▶ [PROMPT] From the data below, copy out every line in which the word "middle" occurs.

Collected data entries
****************
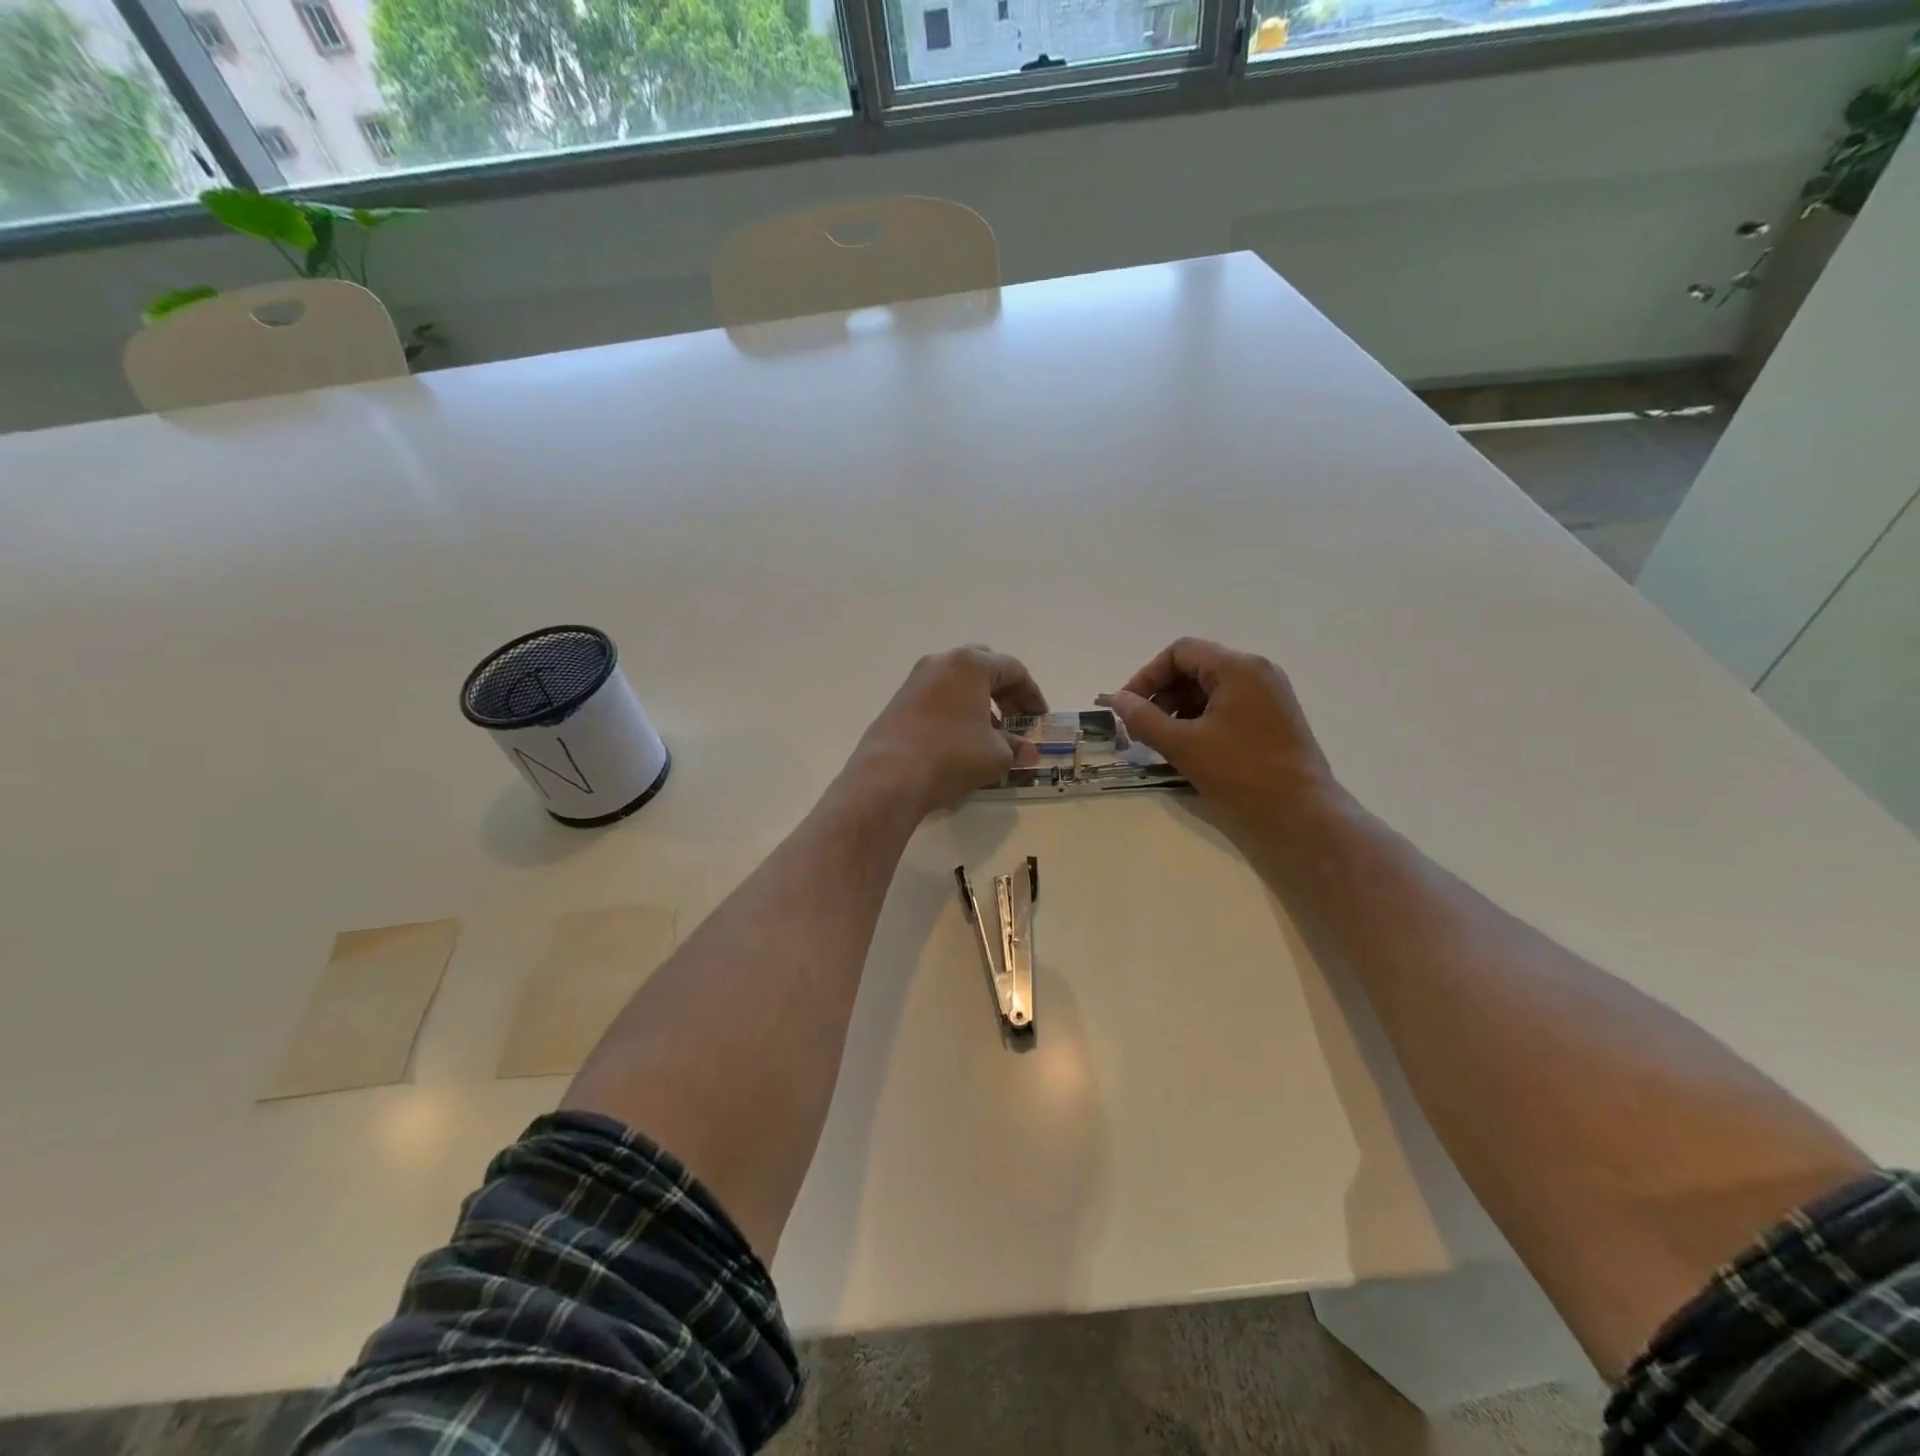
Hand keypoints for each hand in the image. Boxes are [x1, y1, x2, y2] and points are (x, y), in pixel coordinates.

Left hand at [847, 647, 1047, 816]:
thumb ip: (1016, 747)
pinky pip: (938, 696)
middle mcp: (942, 662)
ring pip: (958, 682)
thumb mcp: (996, 755)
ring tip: (989, 734)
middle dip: (1004, 692)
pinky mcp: (899, 700)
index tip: (1039, 720)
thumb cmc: (952, 755)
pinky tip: (961, 739)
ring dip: (979, 702)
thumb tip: (1028, 752)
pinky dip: (956, 710)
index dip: (1032, 695)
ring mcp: (916, 679)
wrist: (889, 775)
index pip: (1013, 670)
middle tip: (1015, 719)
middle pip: (983, 667)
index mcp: (971, 664)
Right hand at [1109, 638, 1343, 835]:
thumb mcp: (1183, 745)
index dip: (1147, 676)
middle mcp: (1257, 673)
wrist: (1302, 815)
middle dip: (1162, 694)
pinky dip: (1202, 720)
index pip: (1180, 652)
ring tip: (1162, 742)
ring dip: (1179, 709)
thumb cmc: (1241, 773)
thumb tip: (1118, 700)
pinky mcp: (1274, 719)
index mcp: (1238, 668)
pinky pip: (1228, 707)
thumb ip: (1144, 719)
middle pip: (1196, 668)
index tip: (1128, 708)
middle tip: (1141, 729)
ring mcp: (1270, 696)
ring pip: (1211, 689)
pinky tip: (1188, 749)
****************
▶ [RESPONSE AREA]
middle mcp: (942, 662)
middle dip: (1004, 692)
middle tip: (1015, 719)
middle pip: (983, 667)
middle mcp: (1257, 673)
middle dip: (1162, 694)
middle pip: (1196, 668)
middle tip: (1141, 729)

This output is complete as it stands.